The actions Obama laid out included several progressive policies (although none of them new), including an increase in the minimum wage. The speech was another indicator that inequality will be the issue that animates Democratic Party politics in coming election cycles.
Contrary to what John Cowan and Jim Kessler of the dubiously Democratic think tank Third Way say, there are many signs that economic populism is the right message. However, it’s one thing to assume the language; it’s another to live up to its demands. As many others have pointed out in recent weeks, confronting economic inequality exposes the dilemmas of a party that has grown close to business interests.
To really reverse the cycle of economic and social stratification, to significantly increase investment in schools, infrastructure and institutions, means big changes to the tax code—way bigger than closing loopholes in exchange for lower corporate tax rates, as Obama proposed in his speech. It means taking on Wall Street, not promoting bills written by banks to undercut financial reform. It means reconciling the lip service Democrats pay to labor and education with attacks on teachers and, broadly, the undermining of the public education system. It means a firmer rejection of austerity. It means, in effect, stabbing the Big Money that all politicians have come to rely on in the post—Citizens United era in the back.

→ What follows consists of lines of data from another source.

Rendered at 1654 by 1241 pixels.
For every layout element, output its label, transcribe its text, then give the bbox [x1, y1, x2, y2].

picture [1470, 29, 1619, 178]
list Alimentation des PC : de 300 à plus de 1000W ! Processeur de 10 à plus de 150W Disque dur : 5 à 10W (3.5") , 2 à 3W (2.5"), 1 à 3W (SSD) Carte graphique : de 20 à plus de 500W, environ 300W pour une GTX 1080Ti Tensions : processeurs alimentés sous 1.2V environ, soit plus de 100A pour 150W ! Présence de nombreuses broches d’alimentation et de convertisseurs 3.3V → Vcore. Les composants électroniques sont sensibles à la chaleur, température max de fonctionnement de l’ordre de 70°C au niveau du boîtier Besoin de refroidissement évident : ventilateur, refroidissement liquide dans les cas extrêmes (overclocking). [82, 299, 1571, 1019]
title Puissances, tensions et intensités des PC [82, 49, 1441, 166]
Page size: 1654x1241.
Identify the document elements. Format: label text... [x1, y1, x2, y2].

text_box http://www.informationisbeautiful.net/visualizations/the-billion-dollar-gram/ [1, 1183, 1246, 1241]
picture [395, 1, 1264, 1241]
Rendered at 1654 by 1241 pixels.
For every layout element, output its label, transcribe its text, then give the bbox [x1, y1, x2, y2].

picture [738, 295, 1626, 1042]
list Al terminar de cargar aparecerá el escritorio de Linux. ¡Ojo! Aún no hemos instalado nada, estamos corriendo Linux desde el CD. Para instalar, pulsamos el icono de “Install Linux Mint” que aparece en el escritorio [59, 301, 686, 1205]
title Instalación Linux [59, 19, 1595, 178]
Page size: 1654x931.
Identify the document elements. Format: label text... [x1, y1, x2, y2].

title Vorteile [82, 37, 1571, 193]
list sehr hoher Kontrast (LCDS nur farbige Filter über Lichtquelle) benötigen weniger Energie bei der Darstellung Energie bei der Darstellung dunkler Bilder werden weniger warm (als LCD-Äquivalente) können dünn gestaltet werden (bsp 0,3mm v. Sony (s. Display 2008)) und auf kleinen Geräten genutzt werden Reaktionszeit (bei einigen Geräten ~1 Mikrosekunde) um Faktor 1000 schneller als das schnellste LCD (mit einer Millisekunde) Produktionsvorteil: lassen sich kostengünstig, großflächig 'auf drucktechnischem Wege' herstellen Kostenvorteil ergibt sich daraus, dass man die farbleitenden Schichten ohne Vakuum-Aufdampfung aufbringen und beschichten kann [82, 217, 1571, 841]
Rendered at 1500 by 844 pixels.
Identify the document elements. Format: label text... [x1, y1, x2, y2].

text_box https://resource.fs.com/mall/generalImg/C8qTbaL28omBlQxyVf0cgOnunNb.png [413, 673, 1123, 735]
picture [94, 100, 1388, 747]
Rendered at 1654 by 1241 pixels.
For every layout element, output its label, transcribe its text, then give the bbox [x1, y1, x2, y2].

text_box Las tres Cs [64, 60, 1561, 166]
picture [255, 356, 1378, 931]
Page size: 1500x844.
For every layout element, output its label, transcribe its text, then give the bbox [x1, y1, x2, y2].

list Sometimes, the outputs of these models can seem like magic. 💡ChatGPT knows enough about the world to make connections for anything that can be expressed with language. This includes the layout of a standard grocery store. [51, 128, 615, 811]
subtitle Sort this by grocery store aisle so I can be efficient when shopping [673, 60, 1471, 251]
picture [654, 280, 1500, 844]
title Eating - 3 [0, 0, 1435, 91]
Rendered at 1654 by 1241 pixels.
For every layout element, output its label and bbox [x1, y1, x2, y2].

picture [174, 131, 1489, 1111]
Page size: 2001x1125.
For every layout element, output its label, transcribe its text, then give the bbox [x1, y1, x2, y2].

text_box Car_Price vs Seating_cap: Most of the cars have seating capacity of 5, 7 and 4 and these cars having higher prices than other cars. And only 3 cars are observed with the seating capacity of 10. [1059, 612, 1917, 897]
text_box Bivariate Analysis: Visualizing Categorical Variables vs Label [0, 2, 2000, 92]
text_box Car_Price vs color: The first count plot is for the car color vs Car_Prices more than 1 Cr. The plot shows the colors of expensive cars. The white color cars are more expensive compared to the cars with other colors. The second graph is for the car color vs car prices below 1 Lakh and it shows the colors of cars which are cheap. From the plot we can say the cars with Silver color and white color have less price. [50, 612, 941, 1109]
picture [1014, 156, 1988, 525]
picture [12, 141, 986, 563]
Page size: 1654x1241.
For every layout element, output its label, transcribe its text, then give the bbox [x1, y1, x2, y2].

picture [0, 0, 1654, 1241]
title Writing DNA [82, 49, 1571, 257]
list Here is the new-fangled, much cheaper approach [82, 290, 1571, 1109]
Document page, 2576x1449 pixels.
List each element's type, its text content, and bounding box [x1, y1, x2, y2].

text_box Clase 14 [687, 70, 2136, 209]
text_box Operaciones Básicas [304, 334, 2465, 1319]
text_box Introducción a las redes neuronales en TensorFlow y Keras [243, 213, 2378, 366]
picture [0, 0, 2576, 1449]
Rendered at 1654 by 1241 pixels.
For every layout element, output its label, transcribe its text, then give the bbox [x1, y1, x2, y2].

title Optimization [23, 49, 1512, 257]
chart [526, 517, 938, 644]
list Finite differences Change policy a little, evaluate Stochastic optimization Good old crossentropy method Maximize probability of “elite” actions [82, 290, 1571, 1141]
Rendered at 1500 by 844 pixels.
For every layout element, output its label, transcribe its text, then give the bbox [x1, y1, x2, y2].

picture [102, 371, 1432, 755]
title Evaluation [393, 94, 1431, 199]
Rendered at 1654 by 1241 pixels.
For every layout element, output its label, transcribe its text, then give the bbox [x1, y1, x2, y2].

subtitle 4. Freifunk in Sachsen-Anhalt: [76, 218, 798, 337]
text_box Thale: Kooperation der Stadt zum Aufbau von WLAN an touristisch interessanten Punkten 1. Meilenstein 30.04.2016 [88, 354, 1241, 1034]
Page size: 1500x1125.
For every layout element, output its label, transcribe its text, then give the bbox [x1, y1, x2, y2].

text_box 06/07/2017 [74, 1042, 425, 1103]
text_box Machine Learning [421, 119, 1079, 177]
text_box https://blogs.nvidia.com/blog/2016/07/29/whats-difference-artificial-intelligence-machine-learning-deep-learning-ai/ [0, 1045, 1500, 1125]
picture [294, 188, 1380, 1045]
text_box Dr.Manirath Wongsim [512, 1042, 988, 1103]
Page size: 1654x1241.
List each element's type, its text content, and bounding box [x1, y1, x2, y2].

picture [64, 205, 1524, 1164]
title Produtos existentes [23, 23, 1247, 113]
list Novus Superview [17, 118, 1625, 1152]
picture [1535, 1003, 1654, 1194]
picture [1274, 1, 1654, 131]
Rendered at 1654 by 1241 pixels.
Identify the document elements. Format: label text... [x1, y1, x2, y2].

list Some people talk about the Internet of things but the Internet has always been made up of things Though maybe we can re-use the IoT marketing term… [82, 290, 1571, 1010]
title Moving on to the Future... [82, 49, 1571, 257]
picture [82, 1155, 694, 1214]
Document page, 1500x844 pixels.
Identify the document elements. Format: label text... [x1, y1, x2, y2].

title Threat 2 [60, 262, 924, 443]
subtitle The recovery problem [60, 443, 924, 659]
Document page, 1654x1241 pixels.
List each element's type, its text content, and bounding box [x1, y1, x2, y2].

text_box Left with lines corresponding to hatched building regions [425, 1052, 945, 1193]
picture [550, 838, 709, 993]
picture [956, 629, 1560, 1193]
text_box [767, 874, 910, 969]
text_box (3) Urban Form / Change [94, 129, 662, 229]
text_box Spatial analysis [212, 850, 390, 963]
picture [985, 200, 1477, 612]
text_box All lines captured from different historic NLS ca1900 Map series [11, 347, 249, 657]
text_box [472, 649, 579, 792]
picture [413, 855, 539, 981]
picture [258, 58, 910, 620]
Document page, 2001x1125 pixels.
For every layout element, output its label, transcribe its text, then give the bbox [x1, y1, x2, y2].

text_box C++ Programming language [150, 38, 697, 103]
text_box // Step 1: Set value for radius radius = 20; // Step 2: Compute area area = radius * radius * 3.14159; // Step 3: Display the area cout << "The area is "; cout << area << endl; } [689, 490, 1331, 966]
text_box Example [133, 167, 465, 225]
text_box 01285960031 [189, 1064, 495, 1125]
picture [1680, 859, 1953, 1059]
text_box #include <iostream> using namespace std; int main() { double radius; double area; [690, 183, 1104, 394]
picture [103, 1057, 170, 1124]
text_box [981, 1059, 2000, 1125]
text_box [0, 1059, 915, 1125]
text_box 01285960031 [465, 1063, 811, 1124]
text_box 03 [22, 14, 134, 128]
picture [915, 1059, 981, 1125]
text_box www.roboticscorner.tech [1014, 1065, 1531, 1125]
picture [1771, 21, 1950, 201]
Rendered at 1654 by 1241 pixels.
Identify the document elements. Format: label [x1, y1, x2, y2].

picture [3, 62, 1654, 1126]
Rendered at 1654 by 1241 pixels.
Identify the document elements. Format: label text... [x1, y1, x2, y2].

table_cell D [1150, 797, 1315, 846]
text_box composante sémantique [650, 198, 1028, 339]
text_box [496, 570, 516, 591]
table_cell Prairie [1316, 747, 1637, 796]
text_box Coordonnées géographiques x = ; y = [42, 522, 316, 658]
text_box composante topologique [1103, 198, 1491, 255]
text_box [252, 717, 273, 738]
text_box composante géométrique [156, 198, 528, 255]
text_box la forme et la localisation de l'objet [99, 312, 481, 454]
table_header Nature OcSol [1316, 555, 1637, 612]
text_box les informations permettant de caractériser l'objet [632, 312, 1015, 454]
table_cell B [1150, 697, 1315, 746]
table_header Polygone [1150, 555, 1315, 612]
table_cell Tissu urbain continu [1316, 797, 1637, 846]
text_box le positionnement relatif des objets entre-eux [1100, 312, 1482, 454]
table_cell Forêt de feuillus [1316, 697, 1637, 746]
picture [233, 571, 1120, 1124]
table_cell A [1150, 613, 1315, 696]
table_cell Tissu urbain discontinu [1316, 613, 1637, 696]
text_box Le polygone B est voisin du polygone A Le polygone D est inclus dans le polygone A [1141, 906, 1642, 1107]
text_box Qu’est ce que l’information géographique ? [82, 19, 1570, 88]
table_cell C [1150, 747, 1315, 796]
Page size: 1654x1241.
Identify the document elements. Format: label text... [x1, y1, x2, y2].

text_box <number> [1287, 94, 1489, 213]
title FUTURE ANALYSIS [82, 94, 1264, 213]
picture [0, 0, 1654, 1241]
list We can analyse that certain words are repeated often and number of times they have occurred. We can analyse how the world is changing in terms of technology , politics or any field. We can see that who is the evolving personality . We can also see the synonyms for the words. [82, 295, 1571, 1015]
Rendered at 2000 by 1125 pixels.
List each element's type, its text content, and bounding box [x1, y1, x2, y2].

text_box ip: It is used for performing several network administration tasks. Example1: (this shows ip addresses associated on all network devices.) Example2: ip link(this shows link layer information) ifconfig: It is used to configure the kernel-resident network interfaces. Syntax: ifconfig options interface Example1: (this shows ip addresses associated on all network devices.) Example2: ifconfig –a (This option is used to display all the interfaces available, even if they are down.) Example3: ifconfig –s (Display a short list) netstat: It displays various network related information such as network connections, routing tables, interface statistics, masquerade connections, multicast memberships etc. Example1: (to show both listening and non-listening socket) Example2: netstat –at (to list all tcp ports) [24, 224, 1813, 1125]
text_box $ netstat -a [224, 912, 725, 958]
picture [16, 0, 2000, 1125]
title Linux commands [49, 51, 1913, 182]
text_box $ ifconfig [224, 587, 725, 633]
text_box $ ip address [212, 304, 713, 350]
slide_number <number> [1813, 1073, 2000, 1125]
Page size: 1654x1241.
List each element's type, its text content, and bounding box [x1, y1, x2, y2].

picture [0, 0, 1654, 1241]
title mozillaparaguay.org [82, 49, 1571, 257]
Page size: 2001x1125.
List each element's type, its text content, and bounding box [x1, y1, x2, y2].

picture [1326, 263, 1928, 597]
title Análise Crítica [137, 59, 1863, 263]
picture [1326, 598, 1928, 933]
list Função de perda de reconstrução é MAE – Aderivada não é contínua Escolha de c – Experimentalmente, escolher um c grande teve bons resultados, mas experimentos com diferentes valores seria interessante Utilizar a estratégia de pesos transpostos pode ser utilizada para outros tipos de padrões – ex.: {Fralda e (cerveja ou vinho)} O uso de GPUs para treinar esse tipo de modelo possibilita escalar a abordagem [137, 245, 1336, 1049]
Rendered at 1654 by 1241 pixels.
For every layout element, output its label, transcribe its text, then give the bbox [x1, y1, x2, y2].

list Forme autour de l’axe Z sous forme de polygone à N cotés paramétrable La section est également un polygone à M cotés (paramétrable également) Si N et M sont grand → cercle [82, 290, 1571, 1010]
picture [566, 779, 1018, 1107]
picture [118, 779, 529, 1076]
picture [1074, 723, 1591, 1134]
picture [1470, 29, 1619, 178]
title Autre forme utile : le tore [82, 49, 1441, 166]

Obama’s speech exemplified some of the quandaries within his party. He called for several specific progressive policies that have broad Democratic support, including a raise in federal minimum wage, universal pre-K, the Employee Non-Discrimination Act, extending long-term unemployment insurance and ensuring that women are paid equal wages for equal work. He called for stronger collective bargaining laws “so unions have a level playing field to organize…for a better deal for workers and better wages for the middle class.” All of these policies are needed, and overdue. They’re also popular among voters, and the fact that congressional Republicans are likely to prevent them from being enacted is fodder for Democratic candidates.